→ **Input material**

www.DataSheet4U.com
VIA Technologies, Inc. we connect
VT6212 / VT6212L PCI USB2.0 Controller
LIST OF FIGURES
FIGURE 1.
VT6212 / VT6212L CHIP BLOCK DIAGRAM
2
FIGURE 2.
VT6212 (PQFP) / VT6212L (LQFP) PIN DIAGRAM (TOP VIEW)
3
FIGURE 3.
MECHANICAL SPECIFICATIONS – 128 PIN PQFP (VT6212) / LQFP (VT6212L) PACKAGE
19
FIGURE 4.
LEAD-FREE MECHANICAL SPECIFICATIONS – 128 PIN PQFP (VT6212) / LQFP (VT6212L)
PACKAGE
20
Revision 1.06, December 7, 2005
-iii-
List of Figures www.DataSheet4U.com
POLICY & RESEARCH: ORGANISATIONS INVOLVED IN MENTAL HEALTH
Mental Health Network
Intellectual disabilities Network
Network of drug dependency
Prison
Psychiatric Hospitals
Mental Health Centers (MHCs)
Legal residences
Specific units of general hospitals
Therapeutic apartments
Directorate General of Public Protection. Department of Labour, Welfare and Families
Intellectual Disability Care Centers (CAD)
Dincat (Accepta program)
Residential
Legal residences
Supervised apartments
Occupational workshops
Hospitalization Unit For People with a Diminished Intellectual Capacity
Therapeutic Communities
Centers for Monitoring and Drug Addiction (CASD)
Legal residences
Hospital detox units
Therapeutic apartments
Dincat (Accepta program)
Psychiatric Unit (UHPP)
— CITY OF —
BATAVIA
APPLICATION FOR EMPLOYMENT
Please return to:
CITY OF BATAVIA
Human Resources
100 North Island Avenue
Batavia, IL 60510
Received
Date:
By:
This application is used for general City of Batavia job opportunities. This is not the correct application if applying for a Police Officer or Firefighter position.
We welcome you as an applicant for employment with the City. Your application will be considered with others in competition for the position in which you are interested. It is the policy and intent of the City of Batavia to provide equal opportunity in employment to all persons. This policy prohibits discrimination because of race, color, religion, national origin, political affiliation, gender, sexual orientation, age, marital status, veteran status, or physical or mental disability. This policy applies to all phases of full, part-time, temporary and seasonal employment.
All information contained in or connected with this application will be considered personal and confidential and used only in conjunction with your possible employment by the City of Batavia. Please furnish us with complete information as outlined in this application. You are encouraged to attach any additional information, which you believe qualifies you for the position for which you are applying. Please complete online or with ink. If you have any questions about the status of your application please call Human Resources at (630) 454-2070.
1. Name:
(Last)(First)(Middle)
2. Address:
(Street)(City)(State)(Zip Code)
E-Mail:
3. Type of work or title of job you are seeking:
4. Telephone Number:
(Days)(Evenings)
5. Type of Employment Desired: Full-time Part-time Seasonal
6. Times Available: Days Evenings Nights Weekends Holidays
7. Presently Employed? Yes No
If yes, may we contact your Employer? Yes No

→ **Task item**
The response should consist of the entries above, retyped exactly.

→ **Exercise output**
www.DataSheet4U.com
VIA Technologies, Inc. we connect
VT6212 / VT6212L PCI USB2.0 Controller
LIST OF FIGURES
FIGURE 1.
VT6212 / VT6212L CHIP BLOCK DIAGRAM
2
FIGURE 2.
VT6212 (PQFP) / VT6212L (LQFP) PIN DIAGRAM (TOP VIEW)
3
FIGURE 3.
MECHANICAL SPECIFICATIONS – 128 PIN PQFP (VT6212) / LQFP (VT6212L) PACKAGE
19
FIGURE 4.
LEAD-FREE MECHANICAL SPECIFICATIONS – 128 PIN PQFP (VT6212) / LQFP (VT6212L)
PACKAGE
20
Revision 1.06, December 7, 2005
-iii-
List of Figures www.DataSheet4U.com
POLICY & RESEARCH: ORGANISATIONS INVOLVED IN MENTAL HEALTH
Mental Health Network
Intellectual disabilities Network
Network of drug dependency
Prison
Psychiatric Hospitals
Mental Health Centers (MHCs)
Legal residences
Specific units of general hospitals
Therapeutic apartments
Directorate General of Public Protection. Department of Labour, Welfare and Families
Intellectual Disability Care Centers (CAD)
Dincat (Accepta program)
Residential
Legal residences
Supervised apartments
Occupational workshops
Hospitalization Unit For People with a Diminished Intellectual Capacity
Therapeutic Communities
Centers for Monitoring and Drug Addiction (CASD)
Legal residences
Hospital detox units
Therapeutic apartments
Dincat (Accepta program)
Psychiatric Unit (UHPP)
— CITY OF —
BATAVIA
APPLICATION FOR EMPLOYMENT
Please return to:
CITY OF BATAVIA
Human Resources
100 North Island Avenue
Batavia, IL 60510
Received
Date:
By:
This application is used for general City of Batavia job opportunities. This is not the correct application if applying for a Police Officer or Firefighter position.
We welcome you as an applicant for employment with the City. Your application will be considered with others in competition for the position in which you are interested. It is the policy and intent of the City of Batavia to provide equal opportunity in employment to all persons. This policy prohibits discrimination because of race, color, religion, national origin, political affiliation, gender, sexual orientation, age, marital status, veteran status, or physical or mental disability. This policy applies to all phases of full, part-time, temporary and seasonal employment.
All information contained in or connected with this application will be considered personal and confidential and used only in conjunction with your possible employment by the City of Batavia. Please furnish us with complete information as outlined in this application. You are encouraged to attach any additional information, which you believe qualifies you for the position for which you are applying. Please complete online or with ink. If you have any questions about the status of your application please call Human Resources at (630) 454-2070.
1. Name:
(Last)(First)(Middle)
2. Address:
(Street)(City)(State)(Zip Code)
E-Mail:
3. Type of work or title of job you are seeking:
4. Telephone Number:
(Days)(Evenings)
5. Type of Employment Desired: Full-time Part-time Seasonal
6. Times Available: Days Evenings Nights Weekends Holidays
7. Presently Employed? Yes No
If yes, may we contact your Employer? Yes No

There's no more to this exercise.